One heck of an allegation to include in a piece of “commentary,” as the Lyons column was. Though opinions enjoy broad protections from libel complaints under the First Amendment, there’s little opinion-y about Lyons’s statement regarding the DNC-WikiLeaks contention. It’s a straight-up assertion of fact/reporting. The Erik Wemple Blog reached someone at Lyons’s phone number who rushed us right off the phone: “No comment,” said the unidentified man.

The settlement with the Washington Times removes the newspaper from Aaron Rich’s complaint, though Butowsky, Couch and America First Media Group remain as defendants. Asked about his representations regarding Aaron Rich, Couch told the Erik Wemple Blog on a Monday call that “our intel, of course, came from Ed Butowsky — that’s where that came from, that was our source on that story,” said Couch, who is defending himself in the litigation. “We’re not a very wealthy group — we don’t have the funding to fight it,” says Couch, who says he stands by his sources. Here’s a suggested source for Couch: Robert S. Mueller III, the special counsel whose investigation last summer generated an indictment pointing the finger at — surprise! — a group of Russians. Not at DNC staffers.

One of Couch’s sources isn’t talking to him anymore, however: Butowsky himself. According to Couch, Butowsky went “postal” on Couch several months ago, after Couch outed him as the source of his “intel” on Aaron Rich. “We have kind of had a falling out, so to speak, because I told the truth,” says Couch — though Butowsky insists that Couch misquoted him and that he merely expressed his displeasure over the matter. Clevenger, who represents Butowsky, but not for this particular case, told this blog: “I’m surprised that The Washington Times settled, but I don’t think it will affect Mr. [Butowsky’s] plans.” (Butowsky is now representing himself in the litigation.)

In an interview on Monday, Butowsky expressed confusion as to what Aaron Rich’s lawsuit alleges. “I don’t even understand the suit, do you?” he asked. When questioned about his own sources for his contentions on Seth and Aaron Rich, Butowsky responds, “I will just continue to repeat what his father said: ‘I know what my boys did. I know they downloaded them,'” says Butowsky. To that, Gottlieb says, “it’s a lie.”

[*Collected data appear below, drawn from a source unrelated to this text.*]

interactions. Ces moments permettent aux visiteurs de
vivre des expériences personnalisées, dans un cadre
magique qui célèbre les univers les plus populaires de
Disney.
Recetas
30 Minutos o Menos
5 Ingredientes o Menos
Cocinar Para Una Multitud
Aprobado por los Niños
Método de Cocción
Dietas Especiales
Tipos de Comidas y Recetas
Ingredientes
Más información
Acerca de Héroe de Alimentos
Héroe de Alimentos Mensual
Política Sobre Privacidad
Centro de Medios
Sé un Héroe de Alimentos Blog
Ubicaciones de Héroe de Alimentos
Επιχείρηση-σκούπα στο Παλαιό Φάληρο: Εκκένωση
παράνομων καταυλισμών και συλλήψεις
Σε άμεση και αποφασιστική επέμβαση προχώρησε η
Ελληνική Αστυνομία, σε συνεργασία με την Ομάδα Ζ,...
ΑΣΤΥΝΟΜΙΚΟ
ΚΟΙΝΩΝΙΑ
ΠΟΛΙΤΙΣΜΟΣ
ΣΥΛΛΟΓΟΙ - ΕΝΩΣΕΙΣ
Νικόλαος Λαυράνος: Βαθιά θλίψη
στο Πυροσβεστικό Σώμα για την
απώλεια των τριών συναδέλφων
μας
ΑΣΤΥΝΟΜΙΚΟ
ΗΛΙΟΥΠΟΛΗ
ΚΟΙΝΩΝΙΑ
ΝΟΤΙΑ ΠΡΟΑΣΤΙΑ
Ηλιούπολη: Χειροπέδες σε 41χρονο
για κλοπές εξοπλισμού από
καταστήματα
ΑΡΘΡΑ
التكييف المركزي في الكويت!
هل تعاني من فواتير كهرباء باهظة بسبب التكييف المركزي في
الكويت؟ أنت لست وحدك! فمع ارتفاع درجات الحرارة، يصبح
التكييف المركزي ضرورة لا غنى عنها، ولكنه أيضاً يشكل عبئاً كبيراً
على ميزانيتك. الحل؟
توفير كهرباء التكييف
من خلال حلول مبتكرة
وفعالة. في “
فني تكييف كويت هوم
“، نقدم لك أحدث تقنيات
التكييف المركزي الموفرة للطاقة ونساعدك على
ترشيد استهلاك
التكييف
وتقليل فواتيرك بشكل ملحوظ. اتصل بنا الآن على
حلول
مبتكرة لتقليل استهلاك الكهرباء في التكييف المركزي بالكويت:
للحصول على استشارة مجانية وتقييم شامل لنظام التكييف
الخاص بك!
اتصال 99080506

Most families that lose a loved one in the prime of his life are allowed some space to grieve. But the Riches have been forced to spend that time fighting — against random conspiracy theorists, motivated conspiracy theorists and the likes of Fox News and the Washington Times. In our free society, countermeasures are minimal. Seth Rich cannot seek legal redress for reputational damages because he is gone. Joel and Mary Rich, Seth’s parents, sued Fox News for emotional distress over bogus reporting, but saw the case tossed out because it wasn’t quite “extreme” or “outrageous” enough to support such a claim.

Among the Washington Times’ many mistakes was taking aim at a living Rich, one who resorted to legal remedies after getting no response to a reasonable retraction request. Still, conspiracy theorists don’t care whose good name they trash.

Updated to add Butowsky’s response to Couch’s sourcing claims.